[Start Text shown]
# Books on systems testing and design



## nizar (24 June 2007)

What are your favourites?

Any thoughts, opinions, recommendations?


----------



## MS+Tradesim (24 June 2007)

One you would have heard of (and probably read): _Trade Your Way to Financial Freedom_ by Van Tharp.

Another great one is the Tradesim manual.


----------



## nizar (24 June 2007)

MS+Tradesim said:


> One you would have heard of (and probably read): _Trade Your Way to Financial Freedom_ by Van Tharp.
> 
> Another great one is the Tradesim manual.




#1 read, and #2 to be purchased this week.
Thanks for the feedback bro.


----------



## lesm (24 June 2007)

1. Kaufman, Perry J., _New Trading Systems and Methods, Fourth Edition_

2. Pardo, Robert, _Design, Testing and Optimization of Trading Systems_

3. Conway, Mark R., and Behle, Aaron N., _Professional Stock Trading: System Design and Automation_

4. Weisman, Richard L., _Mechanical Trading Systems: Pairing Trader Psychology with Technical Analysis_


----------



## nizar (24 June 2007)

Thanks lesm.
I heard Mark Conways book only useful if you have tradestation?
Thoughts?


----------



## It's Snake Pliskin (25 June 2007)

Nizar,

I wont try to inflame.

Tushar Chande 'Beyond technical analysis'


----------



## tech/a (25 June 2007)

Similar to *lesm*

Ive read many on the topic.

The very best is *Trading Systems and Methods by
Perry Kaufman*,a background in maths is helpful.
But even if only rudementary re maths an absolute MUST.

Its difficult to find really good books on System design.

I have 4.
The one above.
*Trading Systems (Secrets of the Masters).*Joe Krutsinger 
*Design,Testing,and Optimisation of Trading Systems*.Robert Pardo.
*Computerised Trading *by Jurik.

Of them All Pay the $$s and get Kaufman.


----------



## Kauri (25 June 2007)
[End Text shown]
* Short problem
Rewrite the forum thread from "Thanks lesm." up to and including "try to inflame.", swapping "tradestation" for "AmiBroker".
[Start Dataset extract]
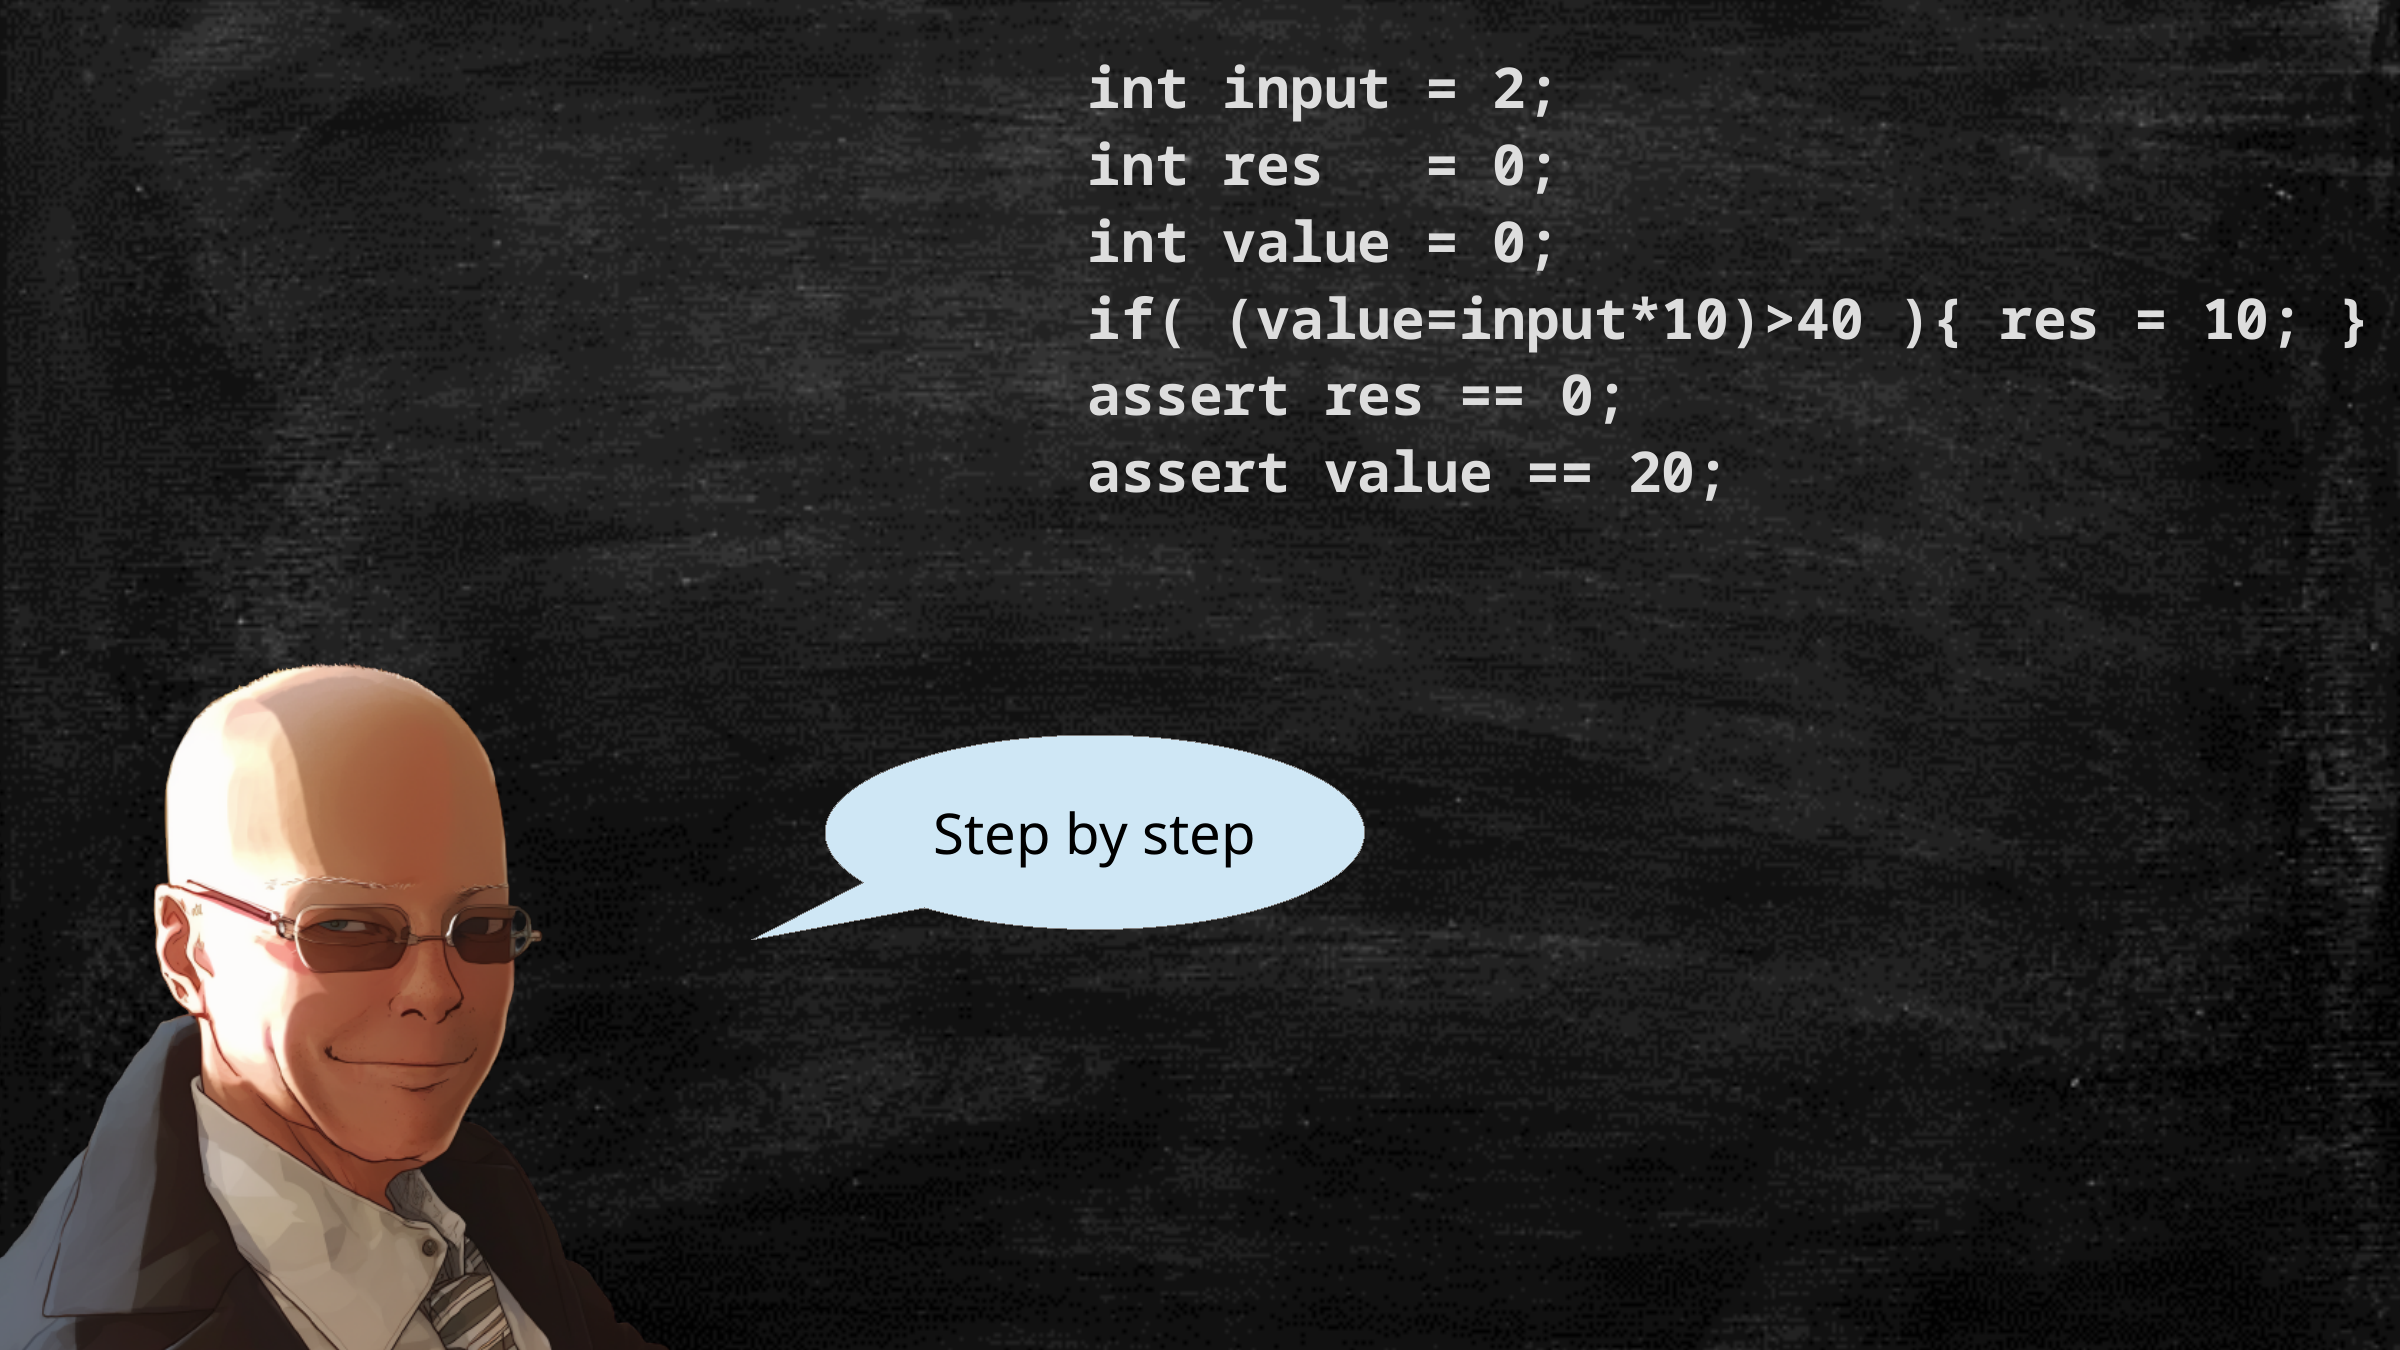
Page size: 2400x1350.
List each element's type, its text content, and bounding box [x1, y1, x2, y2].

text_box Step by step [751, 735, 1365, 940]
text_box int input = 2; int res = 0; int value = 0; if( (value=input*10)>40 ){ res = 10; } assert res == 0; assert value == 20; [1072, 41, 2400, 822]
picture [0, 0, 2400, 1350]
[End Dataset extract]
[Start Dataset extract]
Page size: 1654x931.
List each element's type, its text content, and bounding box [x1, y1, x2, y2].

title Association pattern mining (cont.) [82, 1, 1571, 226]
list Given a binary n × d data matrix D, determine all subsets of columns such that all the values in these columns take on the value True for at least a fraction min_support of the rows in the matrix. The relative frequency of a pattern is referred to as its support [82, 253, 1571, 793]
[End Dataset extract]
* Result for this task
Thanks lesm.
I heard Mark Conways book only useful if you have AmiBroker?
Thoughts?


----------



## It's Snake Pliskin (25 June 2007)

Nizar,

I wont try to inflame.